But that is much easier to answer:
s1.decode(enc) == s2.decode(enc)
Assuming Unicode's unification, for a single encoding, this should
produce correct results in all cases I'm aware of.
If the you also have different encodings, you should add
def normal_decode(s, enc):
return unicode.normalize("NFKD", s.decode(enc))
normal_decode(s1, enc) == normal_decode(s2, enc)
This would flatten out compatibility characters, and ambiguities
left in Unicode itself.
> But I think such a utility will require *extensive*
> knowledge about many bizarrities of many encodings -- and has little
> chance of being pretty!
See above.
> In any case, it goes well beyond the situation that triggered my
> original question in the first place, that basically was to provide a
> reasonable check on whether round-tripping a string is successful --
> this is in the context of a small utility to guess an encoding and to
> use it to decode a byte string. This utility module was triggered by
> one that Skip Montanaro had written some time ago, but I wanted to add
> and combine several ideas and techniques (and support for my usage
> scenarios) for guessing a string's encoding in one convenient place.
Notice that this algorithm is not capable of detecting the ISO-2022
encodings - they look like ASCII to this algorithm. This is by design,
as the encoding was designed to only use 7-bit bytes, so that you can
safely transport them in Email and such (*)

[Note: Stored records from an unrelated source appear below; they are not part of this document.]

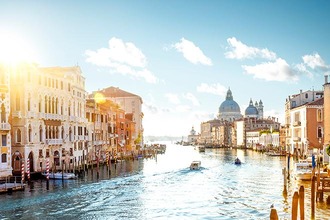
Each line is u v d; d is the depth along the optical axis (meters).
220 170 67.56
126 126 103.06
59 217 31.56
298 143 90.94
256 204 36.00
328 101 62.62
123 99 124.56
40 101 55.22
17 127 50.88
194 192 43.16
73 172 55.31
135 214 32.72
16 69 51.59
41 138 55.06
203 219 31.08
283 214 31.38
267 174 59.44
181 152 155.38
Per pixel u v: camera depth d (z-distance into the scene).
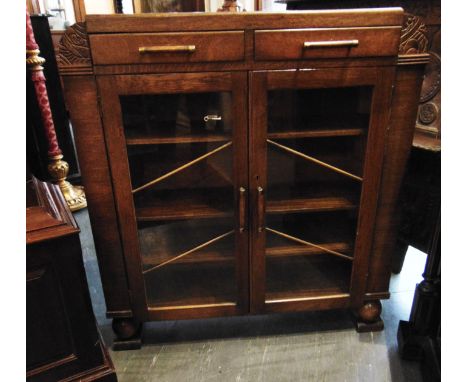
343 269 1.36
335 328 1.36
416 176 1.44
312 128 1.09
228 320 1.41
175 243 1.25
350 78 0.98
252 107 0.99
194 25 0.90
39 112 2.37
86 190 1.05
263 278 1.22
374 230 1.18
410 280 1.61
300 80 0.97
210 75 0.95
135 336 1.29
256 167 1.06
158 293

If you want to add support for ISO-2022, you should look for escape
characters, and then check whether the escape sequences are among
the ISO-2022 ones:
- ESC ( - 94-character graphic character set, G0
- ESC ) - 94-character graphic character set, G1
- ESC * - 94-character graphic character set, G2
- ESC + - 94-character graphic character set, G3
- ESC - - 96-character graphic character set, G1
- ESC . - 96-character graphic character set, G2
- ESC / - 96-character graphic character set, G3
- ESC $ - Multibyte
( G0
) G1
* G2
+ G3
- ESC % - Non-ISO-2022 (e.g. UTF-8)
If you see any of these, it should be ISO-2022; see
the Wiki page as to what subset may be in use.
G0..G3 means what register the character set is loaded
into; when you have loaded a character set into a register,
you can switch between registers through ^N (to G1),
^O (to G0), ESC n (to G2), ESC o (to G3) (*)
> http://gizmojo.org/code/decodeh/
>
> I will be very interested in any remarks any of you may have!
From a shallow inspection, it looks right. I would have spelled
"losses" as "loses".
Regards,
Martin
(*) For completeness: ISO-2022 also supports 8-bit characters,
and there are more control codes to shift between the various
registers.
mario
in it for me to process all at once...
On Jan 2, 9:34 pm, "Martin v. Löwis" <mar...@v.loewis.de> wrote:
> > Thanks a lot Martin and Marc for the really great explanations! I was
> > wondering if it would be reasonable to imagine a utility that will
> > determine whether, for a given encoding, two byte strings would be
> > equivalent.
>
> But that is much easier to answer:
>
> s1.decode(enc) == s2.decode(enc)
>
> Assuming Unicode's unification, for a single encoding, this should
> produce correct results in all cases I'm aware of.
>
> If the you also have different encodings, you should add
>
> def normal_decode(s, enc):
> return unicode.normalize("NFKD", s.decode(enc))
>
> normal_decode(s1, enc) == normal_decode(s2, enc)
>
> This would flatten out compatibility characters, and ambiguities
> left in Unicode itself.
Hmmn, true, it would be that easy.
I am now not sure why I needed that check, or how to use this version
of it... I am always starting from one string, and decoding it... that
may be lossy when that is re-encoded, and compared to original.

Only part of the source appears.